* Goal of the exercise
Repeat exactly the lines of the material below that run from the "39: (194, 10, 1.98)" line to the "53: (126, 66, 0.48)" line, including both, and do not carry over any pictures.
------
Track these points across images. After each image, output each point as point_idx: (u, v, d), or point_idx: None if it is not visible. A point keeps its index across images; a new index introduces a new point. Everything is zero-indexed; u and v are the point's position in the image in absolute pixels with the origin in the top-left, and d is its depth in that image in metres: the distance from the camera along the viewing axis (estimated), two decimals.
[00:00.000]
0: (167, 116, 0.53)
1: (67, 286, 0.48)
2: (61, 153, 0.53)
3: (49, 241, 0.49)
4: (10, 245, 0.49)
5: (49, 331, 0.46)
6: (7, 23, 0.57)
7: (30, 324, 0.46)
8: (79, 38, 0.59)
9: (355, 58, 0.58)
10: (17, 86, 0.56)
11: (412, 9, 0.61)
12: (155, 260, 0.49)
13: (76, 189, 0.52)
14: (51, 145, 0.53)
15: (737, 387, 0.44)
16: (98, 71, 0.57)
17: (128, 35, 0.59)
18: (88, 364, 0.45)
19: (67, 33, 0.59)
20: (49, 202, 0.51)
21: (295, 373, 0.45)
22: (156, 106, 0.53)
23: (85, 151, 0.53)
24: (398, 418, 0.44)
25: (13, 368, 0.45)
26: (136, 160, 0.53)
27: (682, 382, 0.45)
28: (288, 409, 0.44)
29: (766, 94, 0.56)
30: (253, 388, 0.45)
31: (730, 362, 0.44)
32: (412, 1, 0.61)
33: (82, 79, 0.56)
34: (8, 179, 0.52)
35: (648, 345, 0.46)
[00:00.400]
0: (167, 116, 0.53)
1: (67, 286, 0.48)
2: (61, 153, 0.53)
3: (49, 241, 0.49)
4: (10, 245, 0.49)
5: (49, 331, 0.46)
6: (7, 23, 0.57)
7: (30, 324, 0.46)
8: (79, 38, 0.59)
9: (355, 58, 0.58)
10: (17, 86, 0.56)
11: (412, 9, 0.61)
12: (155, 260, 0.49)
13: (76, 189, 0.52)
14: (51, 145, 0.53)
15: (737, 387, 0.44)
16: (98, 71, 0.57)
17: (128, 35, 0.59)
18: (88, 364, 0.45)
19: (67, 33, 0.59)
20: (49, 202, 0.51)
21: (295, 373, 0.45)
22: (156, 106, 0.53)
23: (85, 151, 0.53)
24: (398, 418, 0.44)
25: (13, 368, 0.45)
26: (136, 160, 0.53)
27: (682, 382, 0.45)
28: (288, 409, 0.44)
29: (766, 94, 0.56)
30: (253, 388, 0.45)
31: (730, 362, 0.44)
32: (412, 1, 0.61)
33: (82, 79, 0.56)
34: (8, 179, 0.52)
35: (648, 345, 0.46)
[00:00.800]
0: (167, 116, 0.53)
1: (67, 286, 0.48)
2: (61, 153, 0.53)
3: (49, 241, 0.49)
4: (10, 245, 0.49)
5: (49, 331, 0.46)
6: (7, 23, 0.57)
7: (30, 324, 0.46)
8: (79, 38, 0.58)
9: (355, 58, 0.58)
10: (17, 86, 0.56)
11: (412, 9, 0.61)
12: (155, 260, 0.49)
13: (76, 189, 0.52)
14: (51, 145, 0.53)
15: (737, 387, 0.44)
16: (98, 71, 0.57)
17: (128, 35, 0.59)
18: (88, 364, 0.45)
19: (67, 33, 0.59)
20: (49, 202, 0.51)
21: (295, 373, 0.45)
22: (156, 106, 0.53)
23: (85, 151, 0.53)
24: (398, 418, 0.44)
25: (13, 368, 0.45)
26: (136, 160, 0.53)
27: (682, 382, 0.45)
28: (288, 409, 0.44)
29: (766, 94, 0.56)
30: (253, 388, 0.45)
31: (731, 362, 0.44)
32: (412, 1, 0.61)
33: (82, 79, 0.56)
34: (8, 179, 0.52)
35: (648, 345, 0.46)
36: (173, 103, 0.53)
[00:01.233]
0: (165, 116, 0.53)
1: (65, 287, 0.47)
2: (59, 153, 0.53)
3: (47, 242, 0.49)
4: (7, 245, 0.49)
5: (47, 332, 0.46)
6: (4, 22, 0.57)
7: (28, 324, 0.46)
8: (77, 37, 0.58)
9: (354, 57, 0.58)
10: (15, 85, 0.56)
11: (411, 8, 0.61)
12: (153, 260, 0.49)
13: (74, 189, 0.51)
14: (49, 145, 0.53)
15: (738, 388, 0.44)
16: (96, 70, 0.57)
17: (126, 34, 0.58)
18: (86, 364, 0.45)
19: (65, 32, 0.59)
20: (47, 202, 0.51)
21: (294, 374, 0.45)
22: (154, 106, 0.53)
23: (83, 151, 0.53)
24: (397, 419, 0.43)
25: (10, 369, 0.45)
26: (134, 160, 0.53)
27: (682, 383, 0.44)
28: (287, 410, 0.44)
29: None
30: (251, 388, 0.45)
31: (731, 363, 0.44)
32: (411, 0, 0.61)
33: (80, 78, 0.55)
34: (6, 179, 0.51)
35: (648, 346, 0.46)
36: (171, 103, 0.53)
------
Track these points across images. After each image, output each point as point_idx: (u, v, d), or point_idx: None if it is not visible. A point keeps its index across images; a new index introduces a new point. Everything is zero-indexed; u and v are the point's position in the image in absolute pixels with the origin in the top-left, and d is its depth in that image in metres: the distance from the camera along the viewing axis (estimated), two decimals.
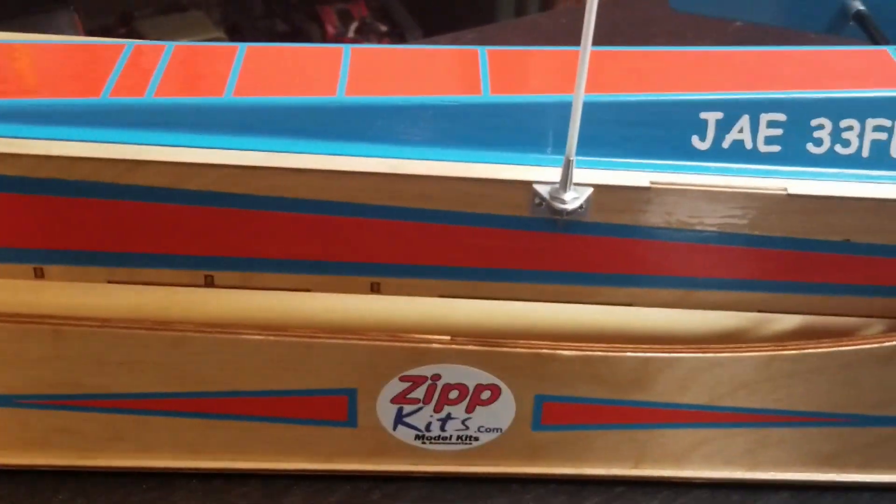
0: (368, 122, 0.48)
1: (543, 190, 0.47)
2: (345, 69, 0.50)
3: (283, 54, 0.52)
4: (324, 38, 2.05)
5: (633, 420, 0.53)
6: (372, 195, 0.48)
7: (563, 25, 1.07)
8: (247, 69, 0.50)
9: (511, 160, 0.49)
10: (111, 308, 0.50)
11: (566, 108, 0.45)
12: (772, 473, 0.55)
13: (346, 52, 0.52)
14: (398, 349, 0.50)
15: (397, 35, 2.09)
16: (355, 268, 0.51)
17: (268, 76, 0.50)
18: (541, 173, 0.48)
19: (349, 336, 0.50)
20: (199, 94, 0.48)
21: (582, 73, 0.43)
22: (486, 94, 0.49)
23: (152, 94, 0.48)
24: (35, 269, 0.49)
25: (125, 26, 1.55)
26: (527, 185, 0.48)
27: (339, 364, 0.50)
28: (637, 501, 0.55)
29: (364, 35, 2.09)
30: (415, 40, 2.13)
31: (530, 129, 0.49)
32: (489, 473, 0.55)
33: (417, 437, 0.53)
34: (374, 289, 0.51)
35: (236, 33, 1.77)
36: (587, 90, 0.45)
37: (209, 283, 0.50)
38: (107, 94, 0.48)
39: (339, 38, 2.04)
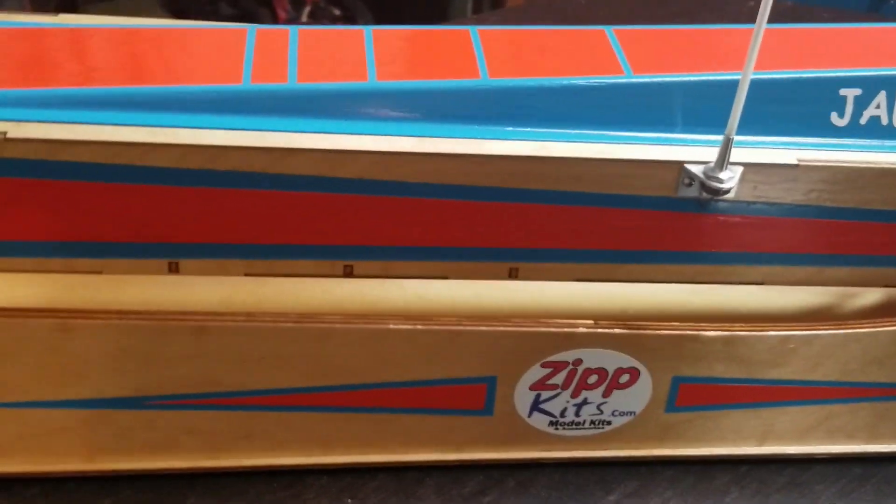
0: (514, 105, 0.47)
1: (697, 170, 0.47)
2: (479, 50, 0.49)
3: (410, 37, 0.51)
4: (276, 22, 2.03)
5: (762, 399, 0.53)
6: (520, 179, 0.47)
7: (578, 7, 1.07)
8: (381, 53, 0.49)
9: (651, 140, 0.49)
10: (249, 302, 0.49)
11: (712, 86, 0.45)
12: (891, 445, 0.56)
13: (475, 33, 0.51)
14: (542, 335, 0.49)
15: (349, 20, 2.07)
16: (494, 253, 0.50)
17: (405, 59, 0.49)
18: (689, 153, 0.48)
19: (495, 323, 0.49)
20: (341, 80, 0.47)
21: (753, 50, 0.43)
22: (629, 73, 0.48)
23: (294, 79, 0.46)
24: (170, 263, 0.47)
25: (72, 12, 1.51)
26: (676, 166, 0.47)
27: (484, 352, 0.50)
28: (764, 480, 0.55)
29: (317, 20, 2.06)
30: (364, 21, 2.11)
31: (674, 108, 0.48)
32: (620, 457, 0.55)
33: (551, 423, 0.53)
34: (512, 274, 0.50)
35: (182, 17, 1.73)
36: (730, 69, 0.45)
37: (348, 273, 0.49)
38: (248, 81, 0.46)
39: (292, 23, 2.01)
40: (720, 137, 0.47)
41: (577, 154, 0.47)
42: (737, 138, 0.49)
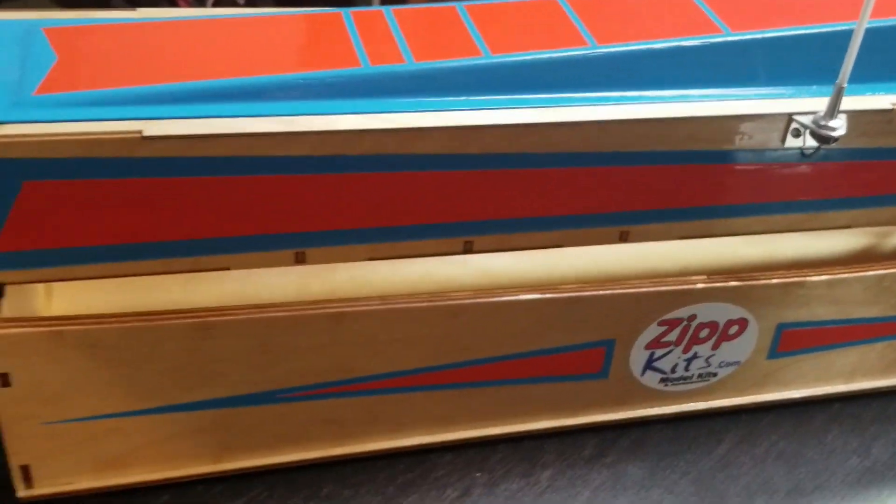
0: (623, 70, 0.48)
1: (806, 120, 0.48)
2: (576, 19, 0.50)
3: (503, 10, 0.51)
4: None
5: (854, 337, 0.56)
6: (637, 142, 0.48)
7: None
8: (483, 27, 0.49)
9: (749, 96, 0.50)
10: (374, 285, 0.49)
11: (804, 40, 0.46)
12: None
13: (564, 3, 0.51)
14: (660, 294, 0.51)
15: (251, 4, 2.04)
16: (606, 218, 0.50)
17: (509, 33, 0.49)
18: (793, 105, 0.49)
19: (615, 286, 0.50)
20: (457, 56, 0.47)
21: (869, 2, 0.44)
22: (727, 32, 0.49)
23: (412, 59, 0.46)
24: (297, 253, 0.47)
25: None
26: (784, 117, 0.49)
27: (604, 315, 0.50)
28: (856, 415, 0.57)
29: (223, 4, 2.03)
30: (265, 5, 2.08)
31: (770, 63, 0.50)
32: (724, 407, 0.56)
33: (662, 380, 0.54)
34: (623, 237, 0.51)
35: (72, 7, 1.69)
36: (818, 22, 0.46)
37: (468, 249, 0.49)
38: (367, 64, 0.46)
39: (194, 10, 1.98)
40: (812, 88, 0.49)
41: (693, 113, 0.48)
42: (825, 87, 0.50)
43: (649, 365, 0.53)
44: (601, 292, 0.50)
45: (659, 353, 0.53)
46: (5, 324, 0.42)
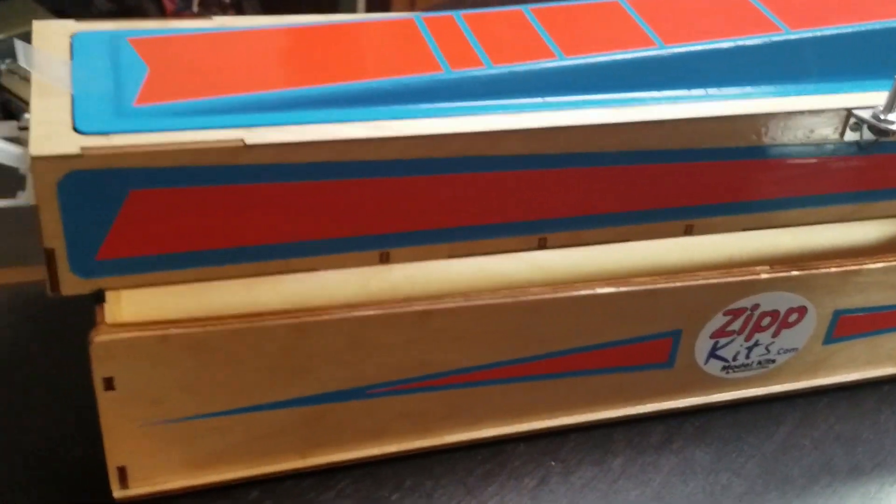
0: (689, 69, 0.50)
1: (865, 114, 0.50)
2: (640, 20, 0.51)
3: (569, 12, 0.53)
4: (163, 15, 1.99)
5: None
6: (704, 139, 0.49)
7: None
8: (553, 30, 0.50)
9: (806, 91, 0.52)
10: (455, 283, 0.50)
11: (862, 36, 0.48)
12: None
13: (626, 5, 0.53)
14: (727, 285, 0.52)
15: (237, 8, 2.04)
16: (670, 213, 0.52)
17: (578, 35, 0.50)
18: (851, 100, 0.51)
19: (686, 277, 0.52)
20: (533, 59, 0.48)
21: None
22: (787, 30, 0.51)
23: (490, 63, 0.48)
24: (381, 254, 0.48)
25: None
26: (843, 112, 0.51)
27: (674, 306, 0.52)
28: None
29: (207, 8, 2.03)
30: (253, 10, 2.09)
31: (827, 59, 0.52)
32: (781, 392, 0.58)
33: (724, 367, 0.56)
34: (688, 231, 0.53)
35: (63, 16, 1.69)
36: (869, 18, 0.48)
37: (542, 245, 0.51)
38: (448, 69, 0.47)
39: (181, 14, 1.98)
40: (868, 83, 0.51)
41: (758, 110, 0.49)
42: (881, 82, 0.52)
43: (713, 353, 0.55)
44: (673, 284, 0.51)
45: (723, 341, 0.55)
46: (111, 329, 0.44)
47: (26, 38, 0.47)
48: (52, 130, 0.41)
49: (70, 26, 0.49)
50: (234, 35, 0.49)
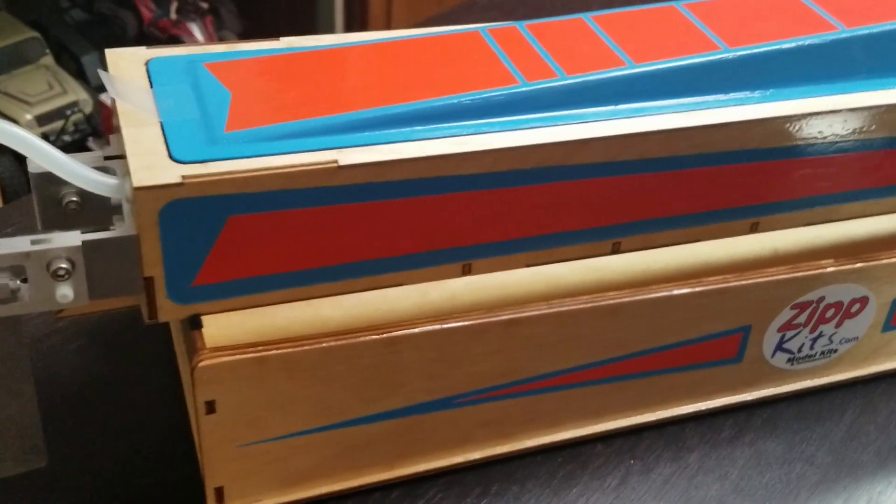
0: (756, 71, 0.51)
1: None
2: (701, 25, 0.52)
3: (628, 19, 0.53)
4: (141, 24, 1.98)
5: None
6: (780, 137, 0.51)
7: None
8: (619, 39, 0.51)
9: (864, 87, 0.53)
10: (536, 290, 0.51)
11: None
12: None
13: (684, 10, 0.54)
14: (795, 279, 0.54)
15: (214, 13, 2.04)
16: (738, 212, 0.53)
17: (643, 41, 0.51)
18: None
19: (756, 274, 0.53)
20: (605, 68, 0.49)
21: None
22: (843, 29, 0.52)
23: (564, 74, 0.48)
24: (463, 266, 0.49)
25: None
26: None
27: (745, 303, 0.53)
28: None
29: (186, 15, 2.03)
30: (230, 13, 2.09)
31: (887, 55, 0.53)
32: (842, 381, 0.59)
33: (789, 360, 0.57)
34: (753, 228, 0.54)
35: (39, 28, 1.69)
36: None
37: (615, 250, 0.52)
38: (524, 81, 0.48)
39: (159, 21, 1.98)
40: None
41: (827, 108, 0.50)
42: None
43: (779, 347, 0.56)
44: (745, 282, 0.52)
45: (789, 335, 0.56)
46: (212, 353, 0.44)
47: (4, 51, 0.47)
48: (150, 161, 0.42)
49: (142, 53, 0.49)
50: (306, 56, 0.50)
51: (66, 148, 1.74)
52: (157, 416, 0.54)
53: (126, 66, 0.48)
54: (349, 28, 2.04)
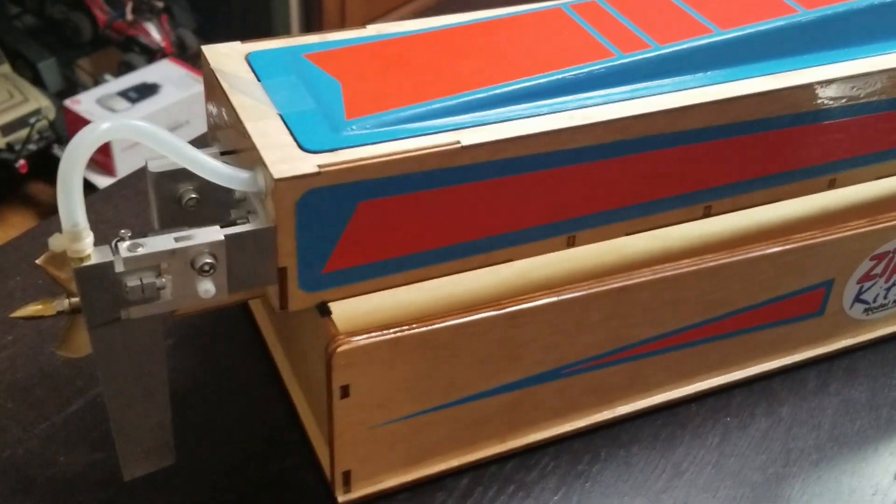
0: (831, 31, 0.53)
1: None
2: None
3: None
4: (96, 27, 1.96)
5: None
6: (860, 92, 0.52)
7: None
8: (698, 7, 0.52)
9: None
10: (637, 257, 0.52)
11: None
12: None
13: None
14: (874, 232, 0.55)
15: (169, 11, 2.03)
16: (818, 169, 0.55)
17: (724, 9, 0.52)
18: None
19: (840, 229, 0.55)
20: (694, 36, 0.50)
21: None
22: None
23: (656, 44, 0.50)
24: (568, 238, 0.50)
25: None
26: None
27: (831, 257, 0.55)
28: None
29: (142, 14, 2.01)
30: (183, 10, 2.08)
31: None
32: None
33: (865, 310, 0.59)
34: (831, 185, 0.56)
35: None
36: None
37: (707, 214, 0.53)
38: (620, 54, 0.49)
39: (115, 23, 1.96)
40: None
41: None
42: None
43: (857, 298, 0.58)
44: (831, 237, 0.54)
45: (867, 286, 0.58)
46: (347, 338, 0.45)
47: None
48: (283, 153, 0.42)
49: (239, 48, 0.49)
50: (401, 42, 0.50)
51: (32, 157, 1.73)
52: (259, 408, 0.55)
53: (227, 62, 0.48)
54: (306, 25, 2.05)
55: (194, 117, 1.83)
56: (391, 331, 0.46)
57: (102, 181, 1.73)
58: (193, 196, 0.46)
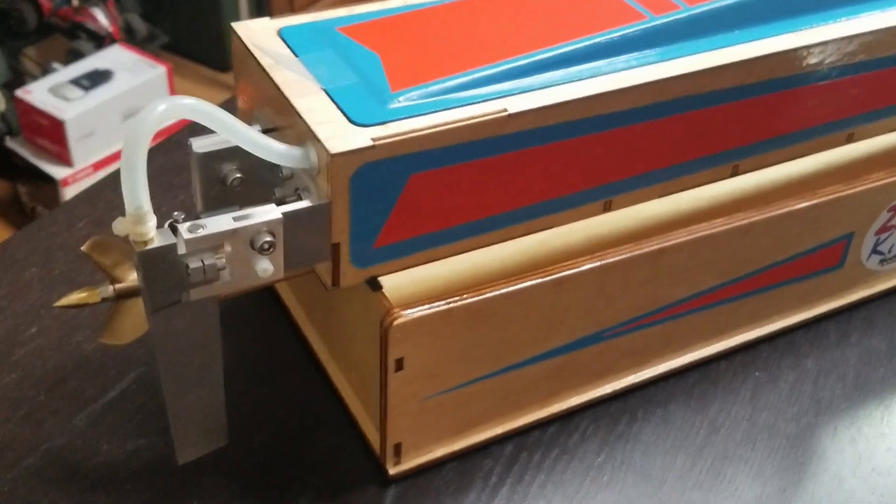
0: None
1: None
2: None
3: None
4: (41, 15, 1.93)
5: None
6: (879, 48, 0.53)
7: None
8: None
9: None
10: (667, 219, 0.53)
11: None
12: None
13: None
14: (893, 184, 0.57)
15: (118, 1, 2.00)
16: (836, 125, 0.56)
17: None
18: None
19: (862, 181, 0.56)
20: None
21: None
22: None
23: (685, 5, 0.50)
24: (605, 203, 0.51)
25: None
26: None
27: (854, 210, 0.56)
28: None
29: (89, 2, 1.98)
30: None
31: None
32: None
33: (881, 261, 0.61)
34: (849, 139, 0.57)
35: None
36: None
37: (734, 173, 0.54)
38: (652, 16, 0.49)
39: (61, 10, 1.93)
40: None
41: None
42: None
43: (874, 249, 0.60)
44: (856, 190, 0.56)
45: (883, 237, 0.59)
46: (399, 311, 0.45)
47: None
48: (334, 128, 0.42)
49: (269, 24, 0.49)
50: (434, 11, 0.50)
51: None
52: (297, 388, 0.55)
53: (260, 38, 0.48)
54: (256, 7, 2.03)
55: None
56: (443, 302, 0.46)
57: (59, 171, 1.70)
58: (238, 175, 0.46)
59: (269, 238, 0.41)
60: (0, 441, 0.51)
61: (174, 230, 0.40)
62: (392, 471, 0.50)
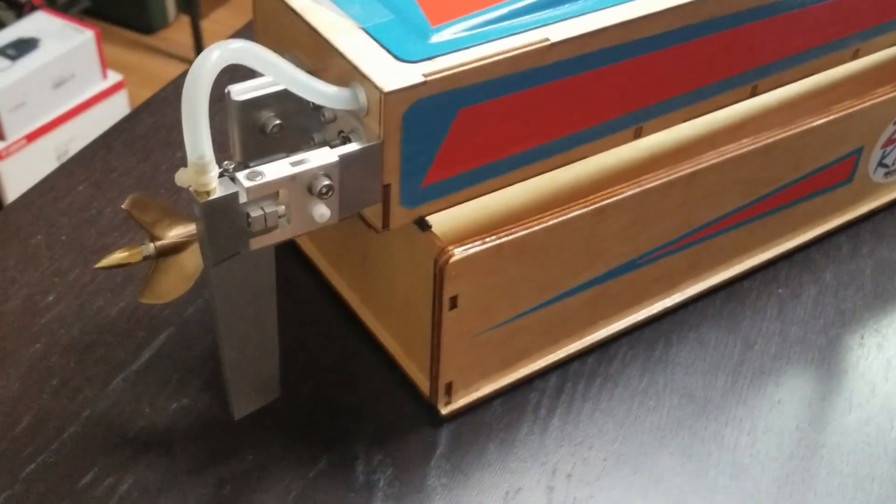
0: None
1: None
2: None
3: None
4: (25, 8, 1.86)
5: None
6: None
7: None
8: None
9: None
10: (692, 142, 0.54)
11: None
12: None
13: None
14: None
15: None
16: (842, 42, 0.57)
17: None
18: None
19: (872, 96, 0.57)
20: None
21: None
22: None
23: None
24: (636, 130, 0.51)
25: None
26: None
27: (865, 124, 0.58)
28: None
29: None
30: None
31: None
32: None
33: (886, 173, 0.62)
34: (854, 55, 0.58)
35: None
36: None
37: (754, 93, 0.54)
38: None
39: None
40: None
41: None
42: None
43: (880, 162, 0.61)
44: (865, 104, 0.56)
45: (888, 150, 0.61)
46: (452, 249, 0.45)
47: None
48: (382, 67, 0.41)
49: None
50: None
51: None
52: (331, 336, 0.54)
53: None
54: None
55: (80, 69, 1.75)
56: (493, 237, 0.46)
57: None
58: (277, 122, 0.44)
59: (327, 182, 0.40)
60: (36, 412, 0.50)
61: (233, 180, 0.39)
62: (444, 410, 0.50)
------
* Response
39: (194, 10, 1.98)
40: (812, 88, 0.49)
41: (693, 113, 0.48)
42: (825, 87, 0.50)
43: (649, 365, 0.53)
44: (601, 292, 0.50)
45: (659, 353, 0.53)
46: (5, 324, 0.42)
0: (689, 69, 0.50)
1: (865, 114, 0.50)
2: (640, 20, 0.51)
3: (569, 12, 0.53)
4: (163, 15, 1.99)
5: None
6: (704, 139, 0.49)
7: None
8: (553, 30, 0.50)
9: (806, 91, 0.52)
10: (455, 283, 0.50)
11: (862, 36, 0.48)
12: None
13: (626, 5, 0.53)
14: (727, 285, 0.52)
15: (237, 8, 2.04)
16: (670, 213, 0.52)
17: (578, 35, 0.50)
18: (851, 100, 0.51)
19: (686, 277, 0.52)
20: (533, 59, 0.48)
21: None
22: (787, 30, 0.51)
23: (490, 63, 0.48)
24: (381, 254, 0.48)
25: None
26: (843, 112, 0.51)
27: (674, 306, 0.52)
28: None
29: (207, 8, 2.03)
30: (253, 10, 2.09)
31: (827, 59, 0.52)
32: (781, 392, 0.58)
33: (724, 367, 0.56)
34: (688, 231, 0.53)
35: (63, 16, 1.69)
36: (869, 18, 0.48)
37: (542, 245, 0.51)
38: (448, 69, 0.47)
39: (181, 14, 1.98)
40: (868, 83, 0.51)
41: (758, 110, 0.49)
42: (881, 82, 0.52)
43: (713, 353, 0.55)
44: (673, 284, 0.51)
45: (723, 341, 0.55)
46: (111, 329, 0.44)
47: (26, 38, 0.47)
48: (52, 130, 0.41)
49: (70, 26, 0.49)
50: (234, 35, 0.49)
0: (756, 71, 0.51)
1: None
2: (701, 25, 0.52)
3: (628, 19, 0.53)
4: (141, 24, 1.98)
5: None
6: (780, 137, 0.51)
7: None
8: (619, 39, 0.51)
9: (864, 87, 0.53)
10: (536, 290, 0.51)
11: None
12: None
13: (684, 10, 0.54)
14: (795, 279, 0.54)
15: (214, 13, 2.04)
16: (738, 212, 0.53)
17: (643, 41, 0.51)
18: None
19: (756, 274, 0.53)
20: (605, 68, 0.49)
21: None
22: (843, 29, 0.52)
23: (564, 74, 0.48)
24: (463, 266, 0.49)
25: None
26: None
27: (745, 303, 0.53)
28: None
29: (186, 15, 2.03)
30: (230, 13, 2.09)
31: (887, 55, 0.53)
32: (842, 381, 0.59)
33: (789, 360, 0.57)
34: (753, 228, 0.54)
35: (39, 28, 1.69)
36: None
37: (615, 250, 0.52)
38: (524, 81, 0.48)
39: (159, 21, 1.98)
40: None
41: (827, 108, 0.50)
42: None
43: (779, 347, 0.56)
44: (745, 282, 0.52)
45: (789, 335, 0.56)
46: (212, 353, 0.44)
47: (4, 51, 0.47)
48: (150, 161, 0.42)
49: (142, 53, 0.49)
50: (306, 56, 0.50)
51: (66, 148, 1.74)
52: (157, 416, 0.54)
53: (126, 66, 0.48)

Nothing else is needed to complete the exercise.